Items from a dataset:
════

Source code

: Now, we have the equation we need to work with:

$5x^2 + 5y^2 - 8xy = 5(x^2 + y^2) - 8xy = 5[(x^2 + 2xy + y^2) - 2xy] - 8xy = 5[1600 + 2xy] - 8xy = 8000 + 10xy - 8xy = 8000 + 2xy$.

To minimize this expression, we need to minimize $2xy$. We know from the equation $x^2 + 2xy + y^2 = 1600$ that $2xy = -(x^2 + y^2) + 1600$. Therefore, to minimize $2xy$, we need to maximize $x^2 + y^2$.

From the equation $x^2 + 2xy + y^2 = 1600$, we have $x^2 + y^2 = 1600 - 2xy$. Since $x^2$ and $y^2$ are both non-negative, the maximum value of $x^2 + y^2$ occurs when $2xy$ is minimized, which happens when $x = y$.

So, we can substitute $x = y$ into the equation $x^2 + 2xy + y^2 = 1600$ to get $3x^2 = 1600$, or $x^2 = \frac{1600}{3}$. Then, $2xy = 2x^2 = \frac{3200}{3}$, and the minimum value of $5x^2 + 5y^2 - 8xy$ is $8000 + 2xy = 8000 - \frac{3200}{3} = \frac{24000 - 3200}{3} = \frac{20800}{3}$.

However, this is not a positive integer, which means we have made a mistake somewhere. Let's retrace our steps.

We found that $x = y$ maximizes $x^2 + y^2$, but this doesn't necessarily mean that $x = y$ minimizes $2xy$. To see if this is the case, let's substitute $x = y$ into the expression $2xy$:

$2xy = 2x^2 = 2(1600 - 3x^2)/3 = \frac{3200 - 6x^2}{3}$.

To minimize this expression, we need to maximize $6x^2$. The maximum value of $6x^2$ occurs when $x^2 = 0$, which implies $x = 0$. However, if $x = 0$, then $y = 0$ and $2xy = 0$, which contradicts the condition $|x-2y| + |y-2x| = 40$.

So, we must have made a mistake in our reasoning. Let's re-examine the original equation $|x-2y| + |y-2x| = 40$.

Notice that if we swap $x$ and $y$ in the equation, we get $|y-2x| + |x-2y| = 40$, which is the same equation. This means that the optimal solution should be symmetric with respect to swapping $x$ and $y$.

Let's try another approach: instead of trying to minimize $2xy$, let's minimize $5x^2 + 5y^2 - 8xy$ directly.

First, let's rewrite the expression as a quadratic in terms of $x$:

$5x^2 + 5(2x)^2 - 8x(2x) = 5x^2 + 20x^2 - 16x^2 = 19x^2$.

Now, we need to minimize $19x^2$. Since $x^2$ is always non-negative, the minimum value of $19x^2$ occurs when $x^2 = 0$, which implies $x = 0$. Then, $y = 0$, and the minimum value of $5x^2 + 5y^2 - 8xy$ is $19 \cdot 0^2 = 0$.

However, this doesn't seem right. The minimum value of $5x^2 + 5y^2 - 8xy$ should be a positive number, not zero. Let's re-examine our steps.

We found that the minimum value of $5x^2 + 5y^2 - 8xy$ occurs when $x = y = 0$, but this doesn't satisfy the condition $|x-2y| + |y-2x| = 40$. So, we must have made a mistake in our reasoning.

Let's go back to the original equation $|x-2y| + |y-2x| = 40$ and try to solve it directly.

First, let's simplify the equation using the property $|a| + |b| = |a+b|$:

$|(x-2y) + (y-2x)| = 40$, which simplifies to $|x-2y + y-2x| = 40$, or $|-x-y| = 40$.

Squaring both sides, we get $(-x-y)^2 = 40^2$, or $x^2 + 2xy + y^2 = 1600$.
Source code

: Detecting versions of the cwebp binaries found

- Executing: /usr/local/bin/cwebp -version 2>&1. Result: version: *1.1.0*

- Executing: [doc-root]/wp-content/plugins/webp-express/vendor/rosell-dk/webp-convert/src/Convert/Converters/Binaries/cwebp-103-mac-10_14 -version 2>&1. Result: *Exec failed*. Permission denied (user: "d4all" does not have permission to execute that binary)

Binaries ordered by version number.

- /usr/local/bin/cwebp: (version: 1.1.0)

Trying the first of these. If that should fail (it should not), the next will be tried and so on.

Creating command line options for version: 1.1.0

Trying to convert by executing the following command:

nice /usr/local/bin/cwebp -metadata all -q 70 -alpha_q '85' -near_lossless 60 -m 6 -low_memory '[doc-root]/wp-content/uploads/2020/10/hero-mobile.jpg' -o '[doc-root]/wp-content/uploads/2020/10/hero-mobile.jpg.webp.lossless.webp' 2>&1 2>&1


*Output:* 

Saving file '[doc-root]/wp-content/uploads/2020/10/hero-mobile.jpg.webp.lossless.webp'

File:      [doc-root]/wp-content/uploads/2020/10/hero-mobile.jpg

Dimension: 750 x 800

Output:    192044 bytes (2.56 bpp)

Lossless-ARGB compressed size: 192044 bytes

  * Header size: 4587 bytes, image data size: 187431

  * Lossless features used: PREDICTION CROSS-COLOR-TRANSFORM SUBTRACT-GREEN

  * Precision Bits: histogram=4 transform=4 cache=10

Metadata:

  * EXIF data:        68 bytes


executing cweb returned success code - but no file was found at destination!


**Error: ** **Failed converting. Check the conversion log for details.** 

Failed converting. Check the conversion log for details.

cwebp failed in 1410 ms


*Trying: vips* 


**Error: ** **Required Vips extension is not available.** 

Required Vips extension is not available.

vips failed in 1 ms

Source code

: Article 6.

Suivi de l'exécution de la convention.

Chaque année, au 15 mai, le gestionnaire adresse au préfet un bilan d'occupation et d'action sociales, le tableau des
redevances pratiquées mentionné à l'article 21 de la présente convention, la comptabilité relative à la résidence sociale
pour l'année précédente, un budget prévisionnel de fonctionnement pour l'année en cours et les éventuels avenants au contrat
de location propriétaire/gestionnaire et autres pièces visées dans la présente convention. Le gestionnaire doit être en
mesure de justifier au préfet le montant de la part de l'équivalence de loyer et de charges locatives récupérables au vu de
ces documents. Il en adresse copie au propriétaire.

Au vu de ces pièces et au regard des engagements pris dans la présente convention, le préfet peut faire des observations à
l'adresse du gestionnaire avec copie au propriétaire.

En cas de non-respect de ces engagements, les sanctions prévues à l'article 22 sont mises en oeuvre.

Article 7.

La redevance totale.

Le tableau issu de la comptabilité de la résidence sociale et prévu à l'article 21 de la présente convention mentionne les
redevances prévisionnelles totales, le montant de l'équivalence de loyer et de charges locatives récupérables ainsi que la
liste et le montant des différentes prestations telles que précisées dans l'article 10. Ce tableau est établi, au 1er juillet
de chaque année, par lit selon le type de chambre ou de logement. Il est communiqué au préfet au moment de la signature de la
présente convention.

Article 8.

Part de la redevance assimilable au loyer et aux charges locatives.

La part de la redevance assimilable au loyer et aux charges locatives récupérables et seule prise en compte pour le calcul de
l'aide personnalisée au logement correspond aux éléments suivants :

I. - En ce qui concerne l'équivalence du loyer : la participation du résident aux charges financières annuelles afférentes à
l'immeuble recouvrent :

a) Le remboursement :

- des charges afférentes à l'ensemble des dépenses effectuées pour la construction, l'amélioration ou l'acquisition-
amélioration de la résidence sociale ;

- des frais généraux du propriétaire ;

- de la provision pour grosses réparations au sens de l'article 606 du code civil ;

════

WHAT YOU NEED TO DO: Restate, please, word for word the span of records running from the first line to the line bearing "2x^2 = 2(1600", both included, and nothing outside it.

PROBLEM SOLUTION:
Source code

: Now, we have the equation we need to work with:

$5x^2 + 5y^2 - 8xy = 5(x^2 + y^2) - 8xy = 5[(x^2 + 2xy + y^2) - 2xy] - 8xy = 5[1600 + 2xy] - 8xy = 8000 + 10xy - 8xy = 8000 + 2xy$.

To minimize this expression, we need to minimize $2xy$. We know from the equation $x^2 + 2xy + y^2 = 1600$ that $2xy = -(x^2 + y^2) + 1600$. Therefore, to minimize $2xy$, we need to maximize $x^2 + y^2$.

From the equation $x^2 + 2xy + y^2 = 1600$, we have $x^2 + y^2 = 1600 - 2xy$. Since $x^2$ and $y^2$ are both non-negative, the maximum value of $x^2 + y^2$ occurs when $2xy$ is minimized, which happens when $x = y$.

So, we can substitute $x = y$ into the equation $x^2 + 2xy + y^2 = 1600$ to get $3x^2 = 1600$, or $x^2 = \frac{1600}{3}$. Then, $2xy = 2x^2 = \frac{3200}{3}$, and the minimum value of $5x^2 + 5y^2 - 8xy$ is $8000 + 2xy = 8000 - \frac{3200}{3} = \frac{24000 - 3200}{3} = \frac{20800}{3}$.

However, this is not a positive integer, which means we have made a mistake somewhere. Let's retrace our steps.

We found that $x = y$ maximizes $x^2 + y^2$, but this doesn't necessarily mean that $x = y$ minimizes $2xy$. To see if this is the case, let's substitute $x = y$ into the expression $2xy$:

$2xy = 2x^2 = 2(1600 - 3x^2)/3 = \frac{3200 - 6x^2}{3}$.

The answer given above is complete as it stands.